* Document section:

- Opening Delimiter -

On February 14, a research group led by Professor Kazutoshi Tani of the Center for Computational Sciences at the University of Tsukuba announced their research results showing that the structure of a protein complex, which plays an important role in photosynthesis performed by purple sulfur bacteria living in highly saline and alkaline environments, underlies their improved energy conversion efficiency. Such bacteria are expected to find applications in environmental protection, such as effectively utilizing solar energy and treating hydrogen sulfide-containing wastewater. The results were published in the international journal Nature Communications on February 6.
Provided by Professor Tani of the University of Tsukuba
Unlike photosynthesis by plants, photosynthesis by purple sulfur bacteria, which are adapted to habitats in extreme environments, does not produce oxygen. Instead, these bacteria use hydrogen sulfide to efficiently convert solar energy into chemical energy (redox potential difference). It is known that these bacteria have evolved uniquely with an emphasis on efficiency to perform photosynthesis stably, even in extreme environments. In particular, the purple sulfur bacterium Halorhodospira (Hlr.) halophila is believed to perform this function through the strong association and integration between a protein complex specialized for light-harvesting (LH2) and a protein complex responsible for light-harvesting and energy conversion (LH1-RC). However, their interaction is weak, and the mechanism of forming the LH1-LH2 co-complex remained unknown.

- Closing Delimiter -

* Given records:
- Opening Delimiter -

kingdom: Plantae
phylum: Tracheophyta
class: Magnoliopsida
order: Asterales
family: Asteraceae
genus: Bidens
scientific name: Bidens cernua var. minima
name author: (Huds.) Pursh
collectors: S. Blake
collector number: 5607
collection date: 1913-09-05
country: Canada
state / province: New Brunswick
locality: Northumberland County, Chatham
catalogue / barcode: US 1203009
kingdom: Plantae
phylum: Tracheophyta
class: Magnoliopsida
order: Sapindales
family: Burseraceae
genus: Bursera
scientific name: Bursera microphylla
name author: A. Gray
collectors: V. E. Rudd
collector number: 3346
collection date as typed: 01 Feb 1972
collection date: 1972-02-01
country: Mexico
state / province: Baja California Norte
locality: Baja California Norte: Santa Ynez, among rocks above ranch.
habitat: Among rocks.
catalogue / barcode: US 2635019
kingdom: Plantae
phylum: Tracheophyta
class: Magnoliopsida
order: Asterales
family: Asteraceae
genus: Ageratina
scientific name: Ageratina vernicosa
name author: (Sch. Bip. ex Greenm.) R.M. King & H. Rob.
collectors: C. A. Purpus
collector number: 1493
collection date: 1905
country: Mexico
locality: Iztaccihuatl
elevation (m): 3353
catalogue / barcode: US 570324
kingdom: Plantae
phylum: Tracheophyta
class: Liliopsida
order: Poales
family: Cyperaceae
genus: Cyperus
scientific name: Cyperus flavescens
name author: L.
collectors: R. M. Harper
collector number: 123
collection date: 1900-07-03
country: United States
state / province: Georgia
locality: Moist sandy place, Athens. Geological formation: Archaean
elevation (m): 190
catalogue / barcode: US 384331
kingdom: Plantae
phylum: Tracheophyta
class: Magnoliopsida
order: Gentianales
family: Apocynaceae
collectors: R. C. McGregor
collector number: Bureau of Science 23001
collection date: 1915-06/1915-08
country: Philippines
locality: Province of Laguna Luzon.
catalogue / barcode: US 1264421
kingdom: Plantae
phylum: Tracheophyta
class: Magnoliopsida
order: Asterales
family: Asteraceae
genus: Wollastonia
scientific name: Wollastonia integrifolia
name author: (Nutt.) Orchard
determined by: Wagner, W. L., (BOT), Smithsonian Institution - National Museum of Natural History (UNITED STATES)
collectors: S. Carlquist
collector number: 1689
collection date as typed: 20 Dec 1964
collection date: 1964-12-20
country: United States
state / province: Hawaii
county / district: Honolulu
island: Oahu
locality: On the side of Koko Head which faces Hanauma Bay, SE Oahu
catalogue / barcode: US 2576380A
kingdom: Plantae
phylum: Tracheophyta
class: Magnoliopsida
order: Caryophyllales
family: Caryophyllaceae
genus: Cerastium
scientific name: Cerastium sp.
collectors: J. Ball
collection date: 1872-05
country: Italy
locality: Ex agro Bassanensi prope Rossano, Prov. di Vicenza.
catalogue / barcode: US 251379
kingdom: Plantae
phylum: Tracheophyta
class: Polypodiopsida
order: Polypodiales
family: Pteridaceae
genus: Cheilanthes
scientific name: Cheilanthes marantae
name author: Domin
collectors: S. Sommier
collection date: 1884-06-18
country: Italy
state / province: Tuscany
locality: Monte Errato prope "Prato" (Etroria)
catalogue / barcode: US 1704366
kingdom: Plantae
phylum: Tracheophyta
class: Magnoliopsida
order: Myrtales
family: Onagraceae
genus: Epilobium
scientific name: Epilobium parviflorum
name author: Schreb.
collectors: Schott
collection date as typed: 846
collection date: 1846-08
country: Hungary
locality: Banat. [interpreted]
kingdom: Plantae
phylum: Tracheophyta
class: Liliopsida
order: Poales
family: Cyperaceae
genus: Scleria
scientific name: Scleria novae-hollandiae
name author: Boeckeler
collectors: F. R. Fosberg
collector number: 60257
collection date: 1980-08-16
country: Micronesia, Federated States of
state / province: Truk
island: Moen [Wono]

- Closing Delimiter -

* Exercise 1:
Rewrite the article on purple sulfur bacteria from the words "On February 14, a" through "on February 6.", swapping "Nature Communications" for "Nature Microbiology".
* Exercise 2:
According to the article on purple sulfur bacteria, what do these bacteria use to convert solar energy into chemical energy?

* Exercise output 1:
On February 14, a research group led by Professor Kazutoshi Tani of the Center for Computational Sciences at the University of Tsukuba announced their research results showing that the structure of a protein complex, which plays an important role in photosynthesis performed by purple sulfur bacteria living in highly saline and alkaline environments, underlies their improved energy conversion efficiency. Such bacteria are expected to find applications in environmental protection, such as effectively utilizing solar energy and treating hydrogen sulfide-containing wastewater. The results were published in the international journal Nature Microbiology on February 6.

* Exercise output 2:
Hydrogen sulfide.